Mauritanian jihadist and founder of MUJAO

Hamada Ould Mohamed Kheirou (Note: Also spelled Hamad El Kheiry, Abderrahmane Ould Mohamed Lemine Ould Mohamed Kheiry, Amada Ould Kheirou, and Hamada Ould Mohamed El Khairy) nom de guerre Abu Qum-Qum (Note: French: Abou Ghoum-Ghoum) was a Mauritanian jihadist and the founder of the Movement for Oneness and Jihad in West Africa (MUJAO/MOJWA).

== Biography ==
Kheirou was born in Ouad Naga and a descent of the marabout tribe of Tegounanett. In 2005, he was arrested in Nouakchott for instigating violence in a mosque, which he claimed was teaching untrue Islam. He escaped the city a few months later disguised as a woman.

Kheirou was arrested again on September 3, 2008, in Kita, Mali, but was released in April 2009 along with Idris Ould Mohamed Lemine in a prison exchange with Al-Qaeda in the Islamic Maghreb (AQIM). He was released on the behest of Canada for the Canadian diplomats Robert Fowler and Louis Gay, according to Franco-Beninese journalist Serge Daniel. According to Jeune Afrique, Kheirou was released in 2010 for French hostage Pierre Camatte.

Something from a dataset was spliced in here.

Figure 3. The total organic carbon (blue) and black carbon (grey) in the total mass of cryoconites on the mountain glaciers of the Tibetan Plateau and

Kheirou joined AQIM in 2009, supplying Mokhtar Belmokhtar's katiba in northern Mali along with making explosives. During his time in AQIM, Kheirou criticized the leadership of Abdelmalek Droukdel and accused the group of being dominated by Algerians and an inequitable distribution of money gathered from hostage-taking and trafficking. In late 2011, he founded the Movement for Oneness and Jihad in West Africa and established connection with Boko Haram.

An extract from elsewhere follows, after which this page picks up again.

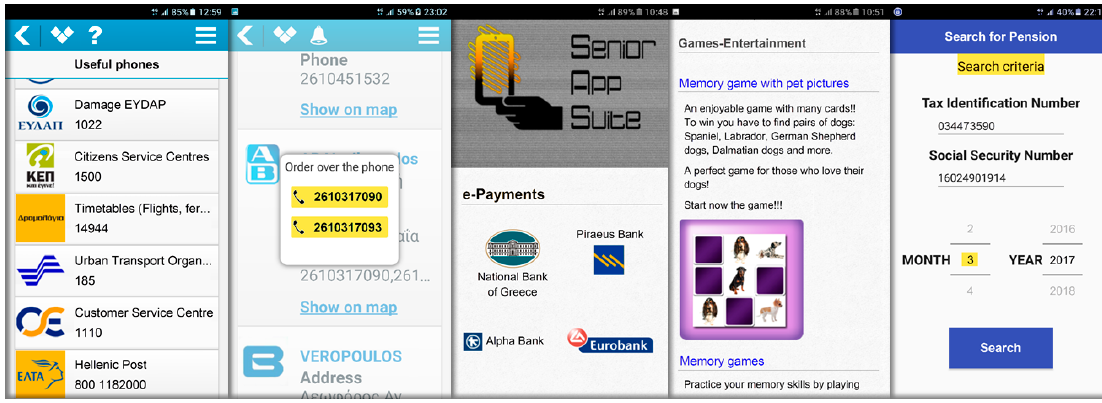
Figure 11. Screens of everyday activity facilitation services.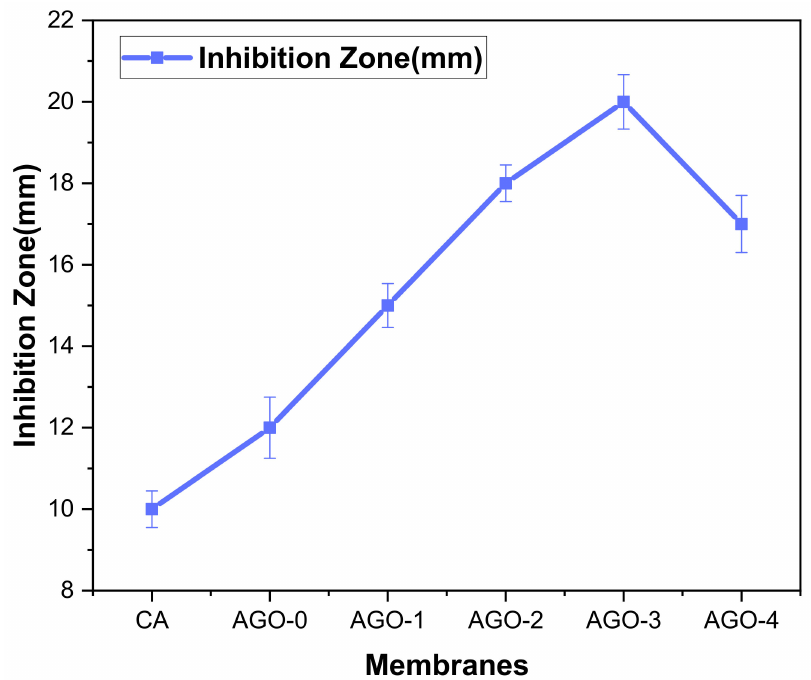
Figure 9. Antibacterial activity of AGO membranes.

In MOJWA, Kheirou sponsored the Tamanrasset suicide bombing on March 3, 2012, killing twenty-three people. When the Mali War broke out in 2012, MOJWA fought against moderate Tuareg rebels and the Malian government.

Kheirou has been sanctioned by the United Nations and the United States, with the latter setting a $5 million bounty for his arrest.

In 2014, he announced his allegiance to the Islamic State, and his refusal of the merger between MOJWA and Al-Mourabitoun. Kheirou is believed to have fled to and lived in Sirte, Libya, when the city was controlled of the Islamic State. In Libya, he fought with the Shura Council of Mujahideen in Derna before fleeing to Sirte. Mauritanian media reported he was killed in a 2017 airstrike in Libya.